Saturday, 28 October 2017

Introverts and All You Need to Know About Them

           Lots of people view introverted personality type as a weakness, a flaw. My whole family on my dad's side definitely does. Every time I stay over at my dad's, that's what he and all my other relatives would try to train me out of. They would tell me to get out there and talk to people, get the hell out of my comfort zone. Everybody would tell me, "You won't get anywhere in life if you're so introverted." Well, here's the thing:

1. We Take Our Time.                    

 We take our time, and a little bit of coaxing but not too much. Its fine to ask us to step out of our comfort zone, just don't come off too strong and forceful. My family would always ask me to get out and get out NOW, and that would always back fire. The more you rush us, the more stressed and scared we're going to be, and that'll just make us retreat farther back into our bubble. Don't rush us, we'll get there, you just need to let us do it in our own pace.

 

2. We're Not Completely Mute

We can talk to people, we just don't like to. My dad genuinely thinks that I can't talk to strangers at all. Obviously, that's not true, since I've worked in McDonald's before and my job was to talk to countless strangers. It's not that I can't talk to strangers, it's just that I prefer not to if I can choose. If I can't choose, like if there's a job interview, I will talk to people and have a long conversation if I have to. 

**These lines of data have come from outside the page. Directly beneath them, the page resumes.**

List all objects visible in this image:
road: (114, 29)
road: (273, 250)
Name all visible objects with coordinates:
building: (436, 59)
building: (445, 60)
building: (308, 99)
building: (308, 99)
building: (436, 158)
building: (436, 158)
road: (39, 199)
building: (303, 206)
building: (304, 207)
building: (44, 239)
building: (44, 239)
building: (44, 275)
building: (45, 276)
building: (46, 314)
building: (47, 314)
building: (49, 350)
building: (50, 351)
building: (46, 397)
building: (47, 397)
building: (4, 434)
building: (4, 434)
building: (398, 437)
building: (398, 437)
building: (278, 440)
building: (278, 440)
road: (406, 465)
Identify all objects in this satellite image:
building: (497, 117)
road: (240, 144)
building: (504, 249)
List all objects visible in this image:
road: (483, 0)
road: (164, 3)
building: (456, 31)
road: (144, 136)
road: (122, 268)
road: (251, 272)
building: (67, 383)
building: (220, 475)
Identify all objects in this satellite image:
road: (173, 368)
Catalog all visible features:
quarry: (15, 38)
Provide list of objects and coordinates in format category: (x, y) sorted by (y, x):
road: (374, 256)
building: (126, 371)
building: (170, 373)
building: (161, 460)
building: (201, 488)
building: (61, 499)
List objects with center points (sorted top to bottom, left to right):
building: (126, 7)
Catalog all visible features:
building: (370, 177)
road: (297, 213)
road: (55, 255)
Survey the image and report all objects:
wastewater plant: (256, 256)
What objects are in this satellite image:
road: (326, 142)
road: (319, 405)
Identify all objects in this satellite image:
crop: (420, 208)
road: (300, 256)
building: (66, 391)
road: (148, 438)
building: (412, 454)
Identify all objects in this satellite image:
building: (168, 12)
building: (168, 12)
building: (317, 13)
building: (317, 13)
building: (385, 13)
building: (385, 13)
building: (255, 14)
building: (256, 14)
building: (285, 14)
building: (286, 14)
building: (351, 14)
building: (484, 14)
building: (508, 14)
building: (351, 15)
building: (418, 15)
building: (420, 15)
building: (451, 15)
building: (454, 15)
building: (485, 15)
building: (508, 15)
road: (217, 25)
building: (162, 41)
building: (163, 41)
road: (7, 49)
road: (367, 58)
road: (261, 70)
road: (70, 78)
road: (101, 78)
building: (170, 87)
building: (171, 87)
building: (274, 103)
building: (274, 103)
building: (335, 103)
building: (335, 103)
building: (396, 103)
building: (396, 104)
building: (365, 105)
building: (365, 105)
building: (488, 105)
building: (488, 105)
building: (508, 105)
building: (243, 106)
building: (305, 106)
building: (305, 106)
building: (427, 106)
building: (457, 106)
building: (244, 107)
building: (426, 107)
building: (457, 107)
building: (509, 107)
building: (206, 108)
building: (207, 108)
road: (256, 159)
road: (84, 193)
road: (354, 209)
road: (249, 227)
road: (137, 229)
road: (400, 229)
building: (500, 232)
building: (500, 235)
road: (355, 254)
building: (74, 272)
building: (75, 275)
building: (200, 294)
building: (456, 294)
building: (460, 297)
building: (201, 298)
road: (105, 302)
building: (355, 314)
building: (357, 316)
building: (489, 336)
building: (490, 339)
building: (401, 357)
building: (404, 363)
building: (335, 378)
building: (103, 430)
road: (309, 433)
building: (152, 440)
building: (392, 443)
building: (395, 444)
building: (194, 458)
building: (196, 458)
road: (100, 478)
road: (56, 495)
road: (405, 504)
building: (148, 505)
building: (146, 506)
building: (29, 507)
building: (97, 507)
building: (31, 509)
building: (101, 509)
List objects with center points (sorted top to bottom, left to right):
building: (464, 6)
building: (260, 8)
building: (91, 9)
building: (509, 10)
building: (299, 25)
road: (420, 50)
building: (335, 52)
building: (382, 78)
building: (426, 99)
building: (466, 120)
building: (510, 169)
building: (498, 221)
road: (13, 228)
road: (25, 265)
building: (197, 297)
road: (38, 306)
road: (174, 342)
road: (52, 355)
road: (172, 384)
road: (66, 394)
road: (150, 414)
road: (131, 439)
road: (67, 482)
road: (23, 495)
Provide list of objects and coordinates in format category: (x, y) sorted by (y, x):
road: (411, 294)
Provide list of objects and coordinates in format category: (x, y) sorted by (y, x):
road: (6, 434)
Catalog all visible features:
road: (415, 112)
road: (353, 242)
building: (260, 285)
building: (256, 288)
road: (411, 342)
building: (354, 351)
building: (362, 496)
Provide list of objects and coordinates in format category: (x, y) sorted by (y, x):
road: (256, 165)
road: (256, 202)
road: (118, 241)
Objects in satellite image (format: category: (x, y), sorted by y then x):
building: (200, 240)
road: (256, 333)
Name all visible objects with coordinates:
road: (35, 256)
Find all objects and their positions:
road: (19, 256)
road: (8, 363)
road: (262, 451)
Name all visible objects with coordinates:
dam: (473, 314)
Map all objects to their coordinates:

3. We Choose Who to Be Extroverted With

There are two people in my life that I am completely extroverted with, and that's my best friend Heather and my mom. I'm not even extroverted with my dad, hence why he thought I'm mute. My parents got divorced when I was 5 and my dad moved out, so I don't get to spend much time with him and he doesn't know me very well. I have quite a few friends who I can/used to chat with for hours, but with them I don't completely turn on extrovert mode. Even some of my close friends I don't completely open up to. This is because I only do that with people who I trust and know for sure that they won't judge me and that they understand me the most. Introverts only have a few friends who we are very close with and trust completely, and we'd like to keep it that way. Having a lot of friends just sound exhausting to us.

4. We Have Time Limits for Socializing

I have time limits for when I talk and socialize with people, and the more of a stranger you are to me, the more limited our time is. Just last week, a woman asked me about taking the bus to Yangmingshan at the bus stop because she's never went there before. My University is on Yangmingshan and I was going to class, so I told her which bus to take and we had a friendly chat about Yangmingshan. We chat for 10 minutes until our bus finally arrived. We both got on, but I chose the seat a couple of rows behind her. She seemed a bit confused as to why I didn't sit next to her when we were just chatting happily a few seconds ago. I didn't dislike our little chat; in fact it was quite nice. I just didn't feel like chatting with her for the whole 40 minute bus ride. 10 minutes was the time limit, and I was starting to feel drained and overwhelmed and wanted to take a step back. It was time to retreat back into my bubble, and it was no offense to her. Believe us when we say the infamous phrase: "It's not you, it's me."

 

5. We Enjoy Being Alone 

You know how extroverts hate being alone? Well, introverts love being alone. For extroverts, being with people makes them feel energized. But for introverts, being with people makes us feel tired and drained. Being alone doesn't make us lonely. We like being alone, but it doesn't mean we're a loner and hate people. In fact, I enjoy being alone and enjoy the company of friends occasionally. It's like phones and batteries. When we're out socializing, after a period of time our batteries get low, and when we're alone we recharge. Some people feel alive and hyped when they're out with people, I feel alive and thrive when I'm alone. 


6. You Need Us in Your Life

My family (a very big family too; 2 parents, 11 aunts and uncles and 8 cousins) consists of 99 percent talkative extroverts. The other 1 percent? Me! That's why all my relatives keep trying to get me to be like them, because I'm the black sheep in the family. I don't mean to toot my own horn, but they need me and they don't even know it. They keep telling me to be more talkative, but they keep coming to me when they want someone to talk to. Why? Because since I'm not a good talker, I'm a good listener. You can tell that someone's not really listening if they give you short and vague replies like "oh" and "I see". Some people not only don't listen to you, they even cut you off. People like to talk to me about what's bothering them because I listen, I don't interrupt, and I give thoughtful replies and even suggestions if I'm feeling confident. Everybody needs an introvert in their life because we listen, and not a lot of people are willing to do that. Can you imagine a world with only extroverts and everybody talks but nobody listens?

Introverts are not always shy or timid. If you're talking about people who don't go out and talk to others at all. That's not being introverted, that's having social anxiety, and it's not the same thing. Being introverted means you enjoy having your own space being in your own thoughts and getting creative, it doesn't mean you hate people or that you're anti-social. There's nothing wrong with being an introvert, if only people can understand us better.